Picks and Pans Review: Beethoven: Sonatas Nos. 4 and 11
updated 06/13/1983 AT 01:00 AM EDT
•originally published 06/13/1983 AT 01:00 AM EDT
The deepest well in the bedrock of piano music is Beethoven's set of 32 sonatas. Of the three esteemed pianists who have recently drawn from it, Emil Gilels might be called the most objective player. There are no untoward passions released in his rendition of the exhilarating Sonata No. 18. In the opening movement, he measures carefully, playing down the contrasts, and avoids exploding the three descending bass notes that demarcate the first theme and the second. Gilels stresses elegance, clarity, fineness. At first hearing he may sound too cool, but within his apparently compressed spectrum he achieves a subtle range of shading and a captivating fluidity that beckon one back for repeated listens. From the first lyrical bars to the sudden upward rush of massed chords that climaxes the opening of the famous Appassionata sonata, Russell Sherman signals his vigor and irresistible drive. The onrushing last movement is a marvel in his sure hands, full of vertiginous peaks all the way to the madly swirling final climax. Liszt once described the pivotal middle movement as "a flower between precipices," and Sherman possesses the delicacy to make it bloom, though other pianists have made the blooming a bit more sublime.
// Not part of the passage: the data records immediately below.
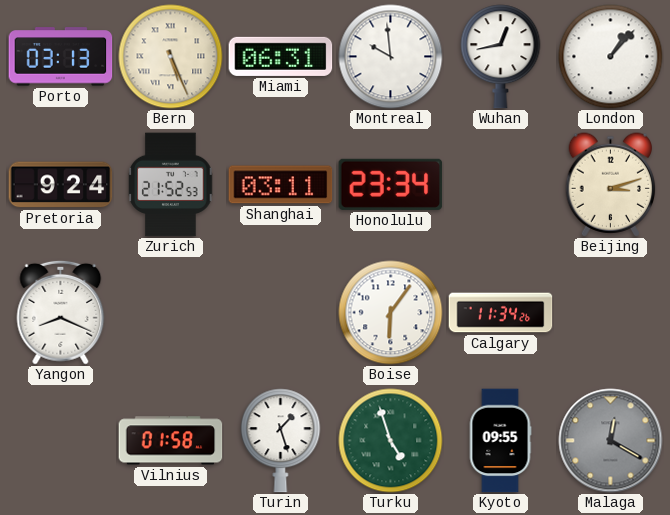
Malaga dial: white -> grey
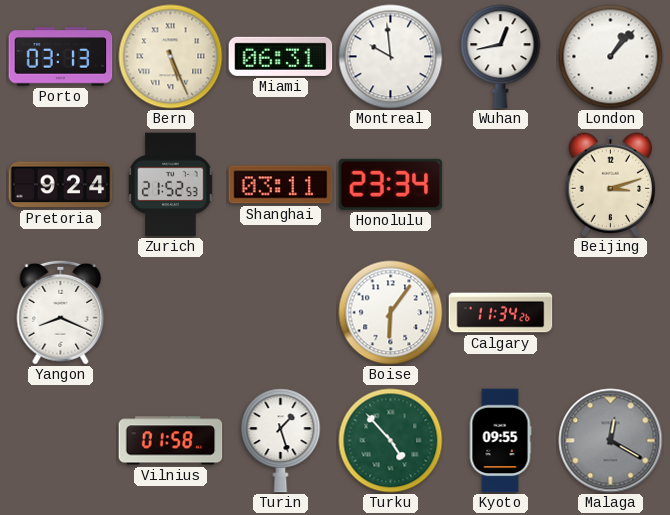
Turku: 4:57 -> 4:53
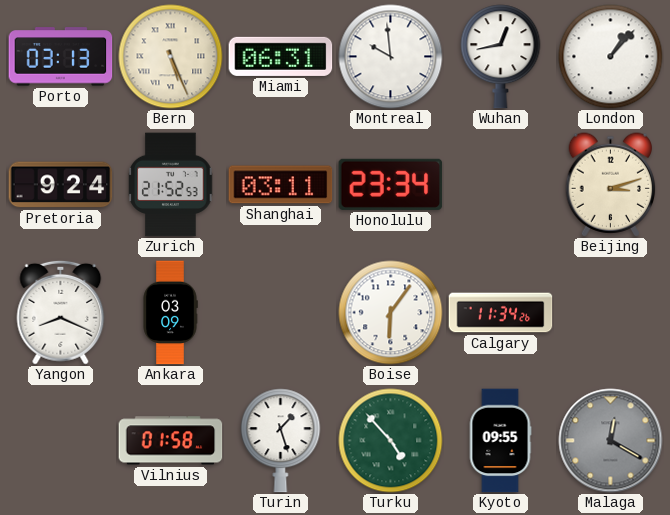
Ankara: none -> 03:09
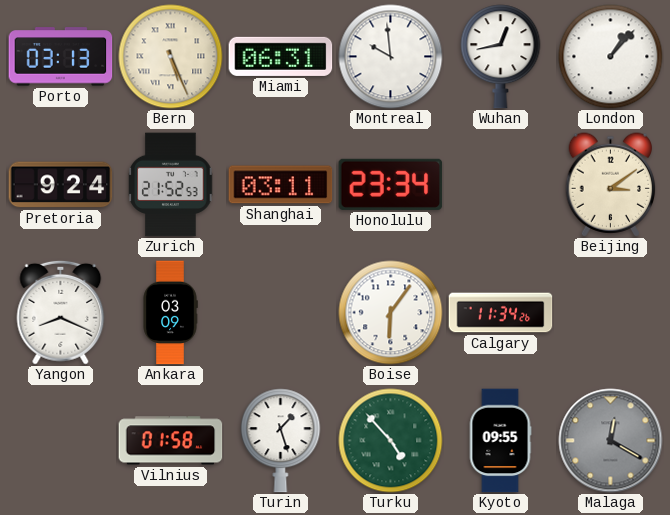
Beijing: 3:12 -> 3:09
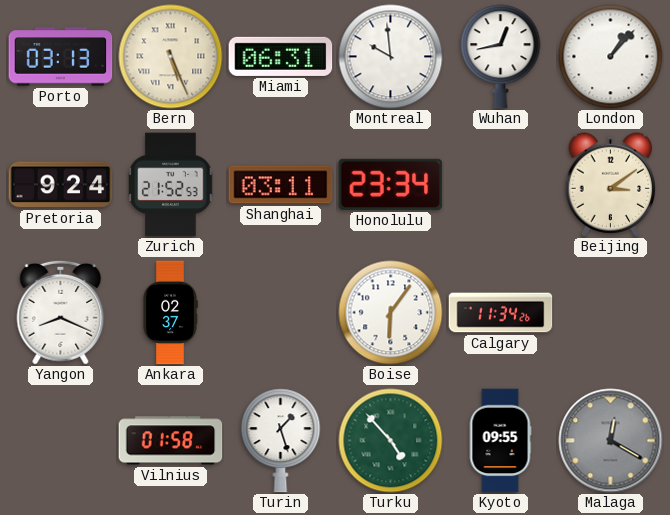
Ankara: 03:09 -> 02:37
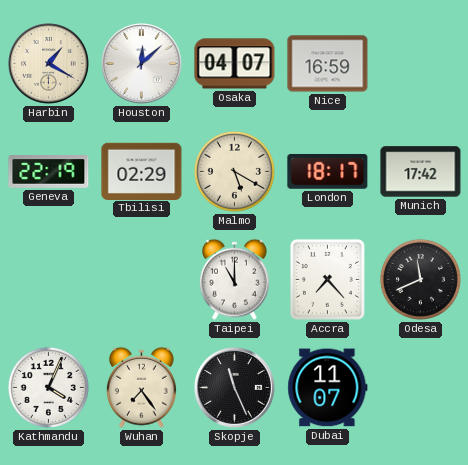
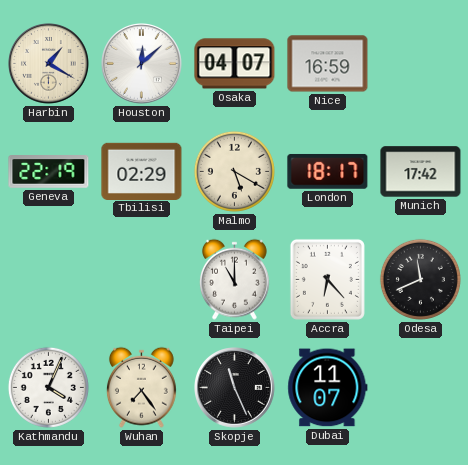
Accra: 7:23 -> 6:23
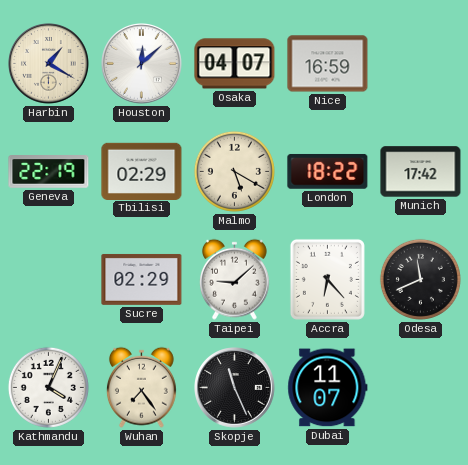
London: 18:17 -> 18:22
Sucre: none -> 02:29
Taipei: 11:00 -> 9:08
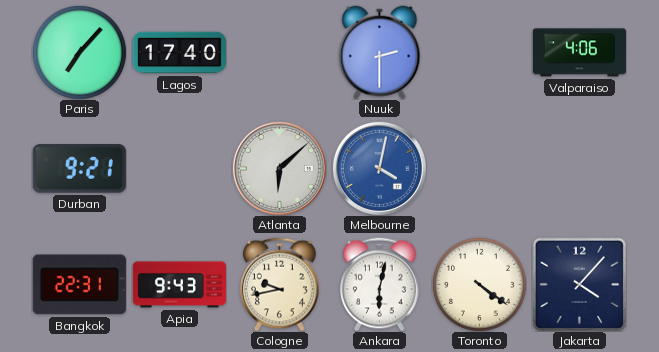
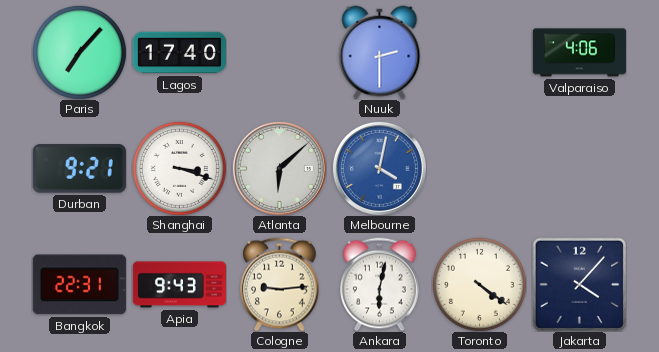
Shanghai: none -> 3:18
Cologne: 9:43 -> 9:14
Thirty-six-year-old Murray Perahia grew up in the Bronx, but the cheer his art deserves is not of the Bronx kind. His tone is vibrant, colorful, crisp from top to bottom. His playing is both authoritative and relaxed, with a strong sense of nuance and narrative. He is also a gifted writer of prose. In his liner notes, he describes the Adagio of the Sonata No. 11 as exuding "enormous dignity and noble power, as when a large and powerful man speaks very softly and gently, not out of fear but because he attracts attention with the force of his personality rather than the force of his voice."